What is being asked >>
Pick out each line below that contains the string "Reading" and copy it in full. The match is case-sensitive.
** Source material follows **
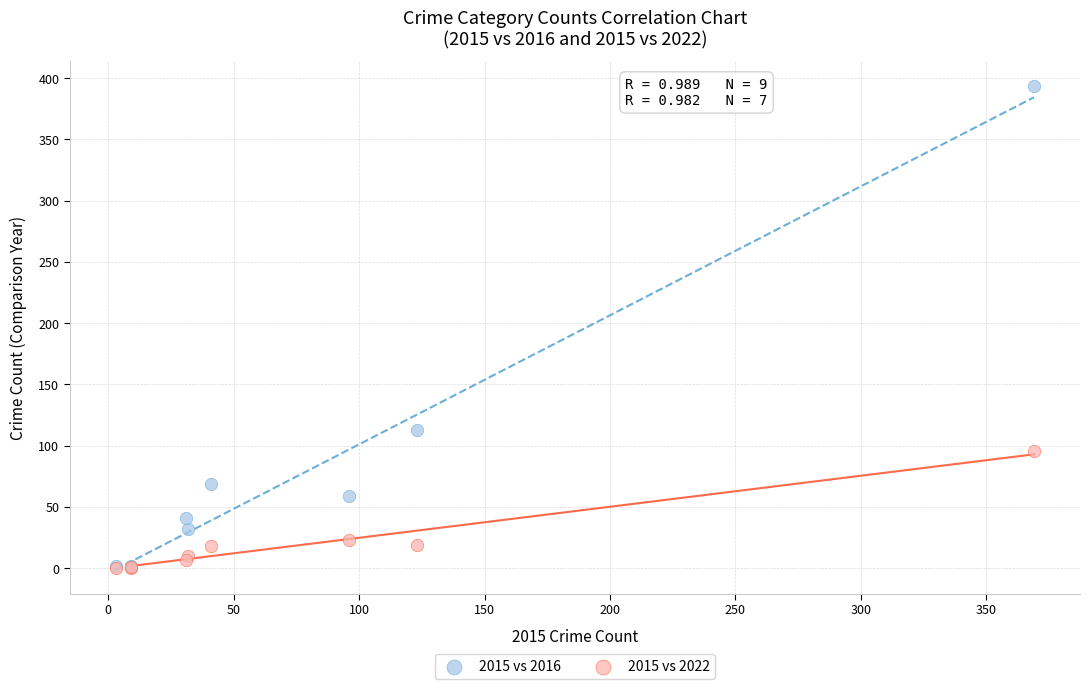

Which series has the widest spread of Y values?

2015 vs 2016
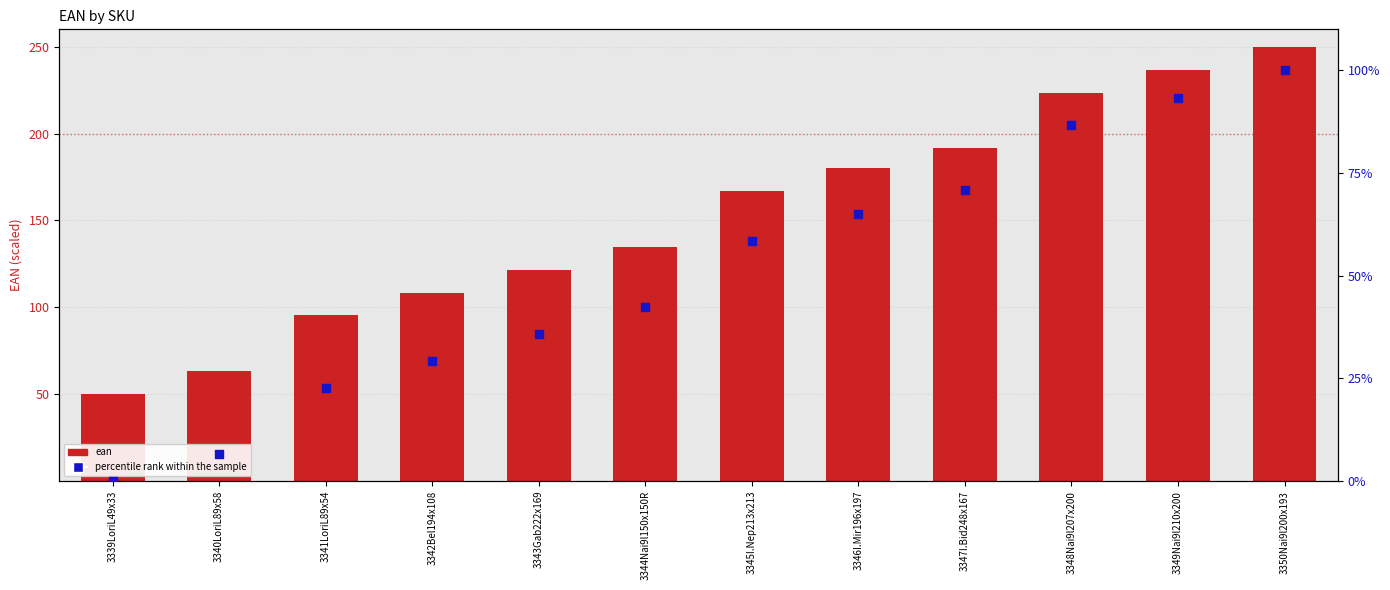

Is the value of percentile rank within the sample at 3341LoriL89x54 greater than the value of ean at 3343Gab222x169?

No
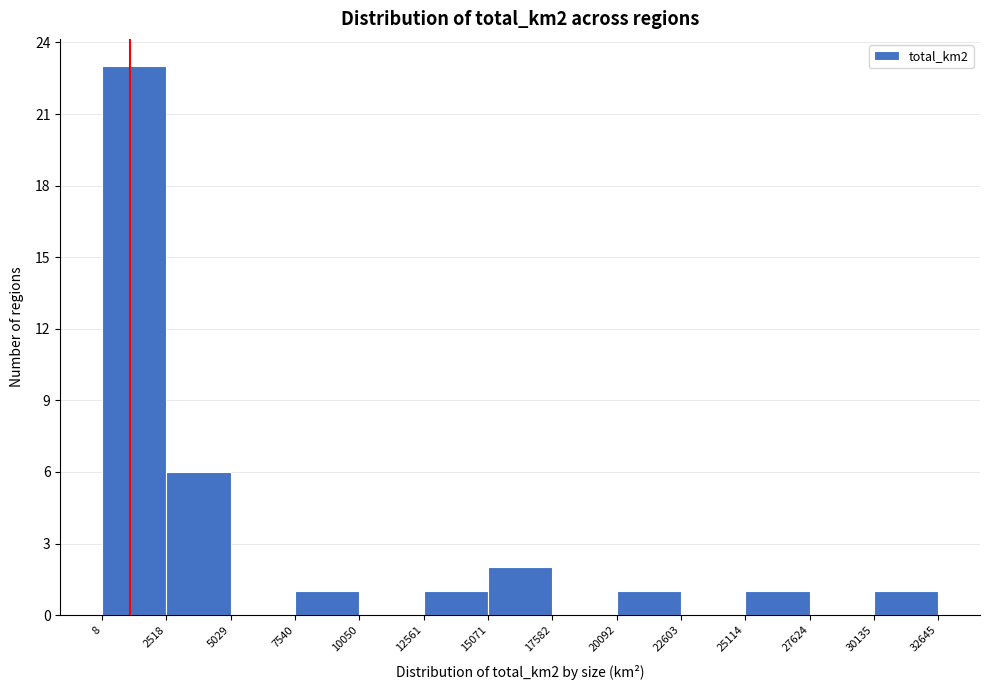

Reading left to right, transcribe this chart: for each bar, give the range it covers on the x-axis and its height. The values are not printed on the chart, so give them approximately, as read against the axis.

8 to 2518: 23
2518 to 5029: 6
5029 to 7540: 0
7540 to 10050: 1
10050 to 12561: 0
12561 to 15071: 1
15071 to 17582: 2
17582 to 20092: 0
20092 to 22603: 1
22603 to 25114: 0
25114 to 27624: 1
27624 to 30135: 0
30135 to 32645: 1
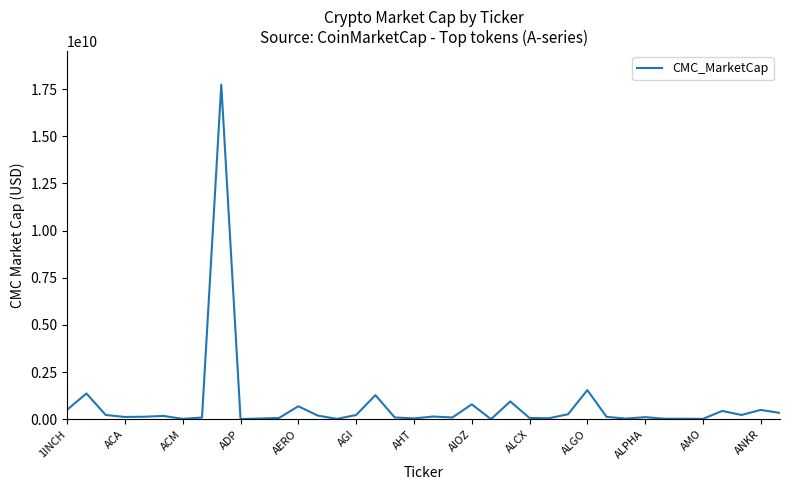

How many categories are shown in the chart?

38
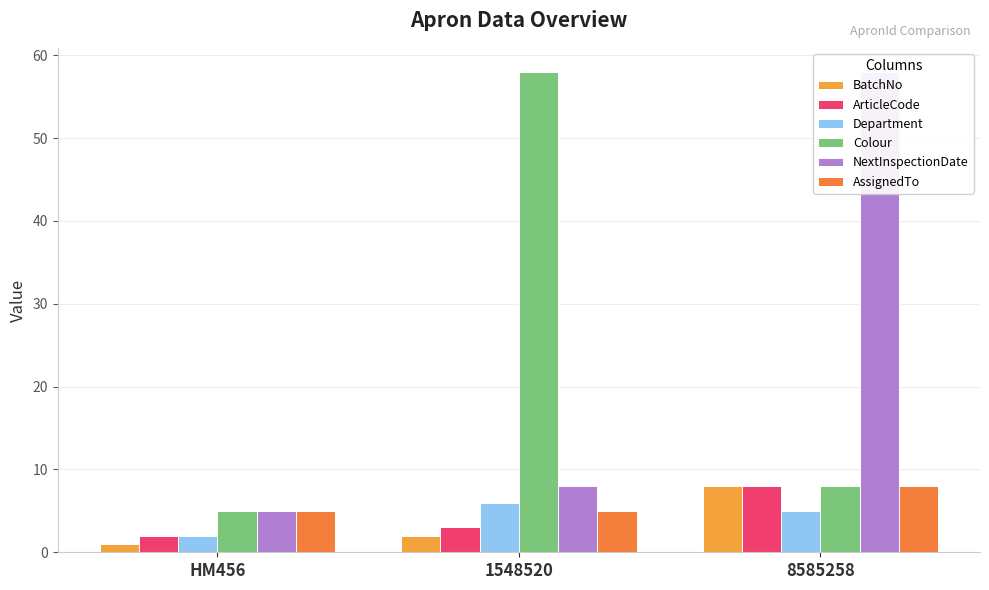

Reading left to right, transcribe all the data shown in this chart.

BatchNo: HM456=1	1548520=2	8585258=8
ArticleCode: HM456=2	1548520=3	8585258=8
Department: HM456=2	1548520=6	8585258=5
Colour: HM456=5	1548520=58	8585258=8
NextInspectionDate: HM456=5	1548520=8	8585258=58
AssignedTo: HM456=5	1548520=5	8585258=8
** End of Source material **
Problem solution >>
Reading left to right, transcribe this chart: for each bar, give the range it covers on the x-axis and its height. The values are not printed on the chart, so give them approximately, as read against the axis.
Reading left to right, transcribe all the data shown in this chart.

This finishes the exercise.